**Task:** Swap "flexibility" for "adaptability" in everything from the start of the listing down to the line containing "Sign up to receive news and", and write those lines out again with nothing else changed.

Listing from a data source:
══════

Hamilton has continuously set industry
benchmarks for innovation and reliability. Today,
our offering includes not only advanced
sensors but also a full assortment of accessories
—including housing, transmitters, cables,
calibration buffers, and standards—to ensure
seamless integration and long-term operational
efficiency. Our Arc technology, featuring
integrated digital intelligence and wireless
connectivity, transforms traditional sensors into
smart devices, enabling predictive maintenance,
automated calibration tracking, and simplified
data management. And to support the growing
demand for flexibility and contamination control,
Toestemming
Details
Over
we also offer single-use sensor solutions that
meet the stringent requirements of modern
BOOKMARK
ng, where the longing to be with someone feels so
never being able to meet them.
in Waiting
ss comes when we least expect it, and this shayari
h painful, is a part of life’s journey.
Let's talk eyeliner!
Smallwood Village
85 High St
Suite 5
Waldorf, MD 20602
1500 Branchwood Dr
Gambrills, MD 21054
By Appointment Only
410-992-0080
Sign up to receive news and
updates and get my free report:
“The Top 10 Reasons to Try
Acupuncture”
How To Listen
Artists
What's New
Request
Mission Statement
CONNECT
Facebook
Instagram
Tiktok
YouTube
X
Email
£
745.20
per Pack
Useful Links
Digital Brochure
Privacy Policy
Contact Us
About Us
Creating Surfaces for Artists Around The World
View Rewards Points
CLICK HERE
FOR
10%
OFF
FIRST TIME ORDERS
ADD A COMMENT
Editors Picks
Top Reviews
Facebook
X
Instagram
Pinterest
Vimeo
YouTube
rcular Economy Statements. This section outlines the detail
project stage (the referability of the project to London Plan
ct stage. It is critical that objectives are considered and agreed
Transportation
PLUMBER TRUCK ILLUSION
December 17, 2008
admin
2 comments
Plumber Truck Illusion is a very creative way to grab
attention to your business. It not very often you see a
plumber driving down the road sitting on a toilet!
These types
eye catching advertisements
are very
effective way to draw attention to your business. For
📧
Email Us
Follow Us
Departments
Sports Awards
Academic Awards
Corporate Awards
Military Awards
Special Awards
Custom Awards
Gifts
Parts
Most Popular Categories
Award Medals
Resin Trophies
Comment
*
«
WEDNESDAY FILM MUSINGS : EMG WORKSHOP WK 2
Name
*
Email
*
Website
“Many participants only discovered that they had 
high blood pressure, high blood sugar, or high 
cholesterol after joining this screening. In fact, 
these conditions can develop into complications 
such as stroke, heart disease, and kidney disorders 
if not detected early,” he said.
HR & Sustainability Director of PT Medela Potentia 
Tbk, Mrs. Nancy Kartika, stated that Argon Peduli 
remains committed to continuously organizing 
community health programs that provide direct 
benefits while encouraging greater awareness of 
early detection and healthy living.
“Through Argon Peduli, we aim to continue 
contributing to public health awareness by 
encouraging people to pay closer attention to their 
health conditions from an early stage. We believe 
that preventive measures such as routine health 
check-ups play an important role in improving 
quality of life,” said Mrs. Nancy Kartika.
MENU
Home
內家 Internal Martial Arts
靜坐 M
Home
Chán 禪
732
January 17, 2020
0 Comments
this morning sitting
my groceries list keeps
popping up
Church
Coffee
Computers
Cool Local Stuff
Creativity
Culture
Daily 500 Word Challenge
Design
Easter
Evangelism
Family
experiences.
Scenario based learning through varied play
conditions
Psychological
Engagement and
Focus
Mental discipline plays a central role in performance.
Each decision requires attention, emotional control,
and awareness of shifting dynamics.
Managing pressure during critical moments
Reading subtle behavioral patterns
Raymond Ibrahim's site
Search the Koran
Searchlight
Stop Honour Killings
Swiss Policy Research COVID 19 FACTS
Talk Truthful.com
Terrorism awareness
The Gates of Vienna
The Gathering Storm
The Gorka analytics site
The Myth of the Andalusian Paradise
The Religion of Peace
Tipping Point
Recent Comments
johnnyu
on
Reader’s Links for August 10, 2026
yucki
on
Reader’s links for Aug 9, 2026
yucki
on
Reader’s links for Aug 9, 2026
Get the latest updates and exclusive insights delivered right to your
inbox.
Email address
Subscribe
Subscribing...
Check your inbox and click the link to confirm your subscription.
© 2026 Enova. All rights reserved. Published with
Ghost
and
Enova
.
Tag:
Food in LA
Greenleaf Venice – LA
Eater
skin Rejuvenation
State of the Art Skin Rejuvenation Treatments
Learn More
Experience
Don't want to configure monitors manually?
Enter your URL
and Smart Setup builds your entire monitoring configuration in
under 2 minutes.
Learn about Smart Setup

══════

**Your solution:**
Hamilton has continuously set industry
benchmarks for innovation and reliability. Today,
our offering includes not only advanced
sensors but also a full assortment of accessories
—including housing, transmitters, cables,
calibration buffers, and standards—to ensure
seamless integration and long-term operational
efficiency. Our Arc technology, featuring
integrated digital intelligence and wireless
connectivity, transforms traditional sensors into
smart devices, enabling predictive maintenance,
automated calibration tracking, and simplified
data management. And to support the growing
demand for adaptability and contamination control,
Toestemming
Details
Over
we also offer single-use sensor solutions that
meet the stringent requirements of modern
BOOKMARK
ng, where the longing to be with someone feels so
never being able to meet them.
in Waiting
ss comes when we least expect it, and this shayari
h painful, is a part of life’s journey.
Let's talk eyeliner!
Smallwood Village
85 High St
Suite 5
Waldorf, MD 20602
1500 Branchwood Dr
Gambrills, MD 21054
By Appointment Only
410-992-0080
Sign up to receive news and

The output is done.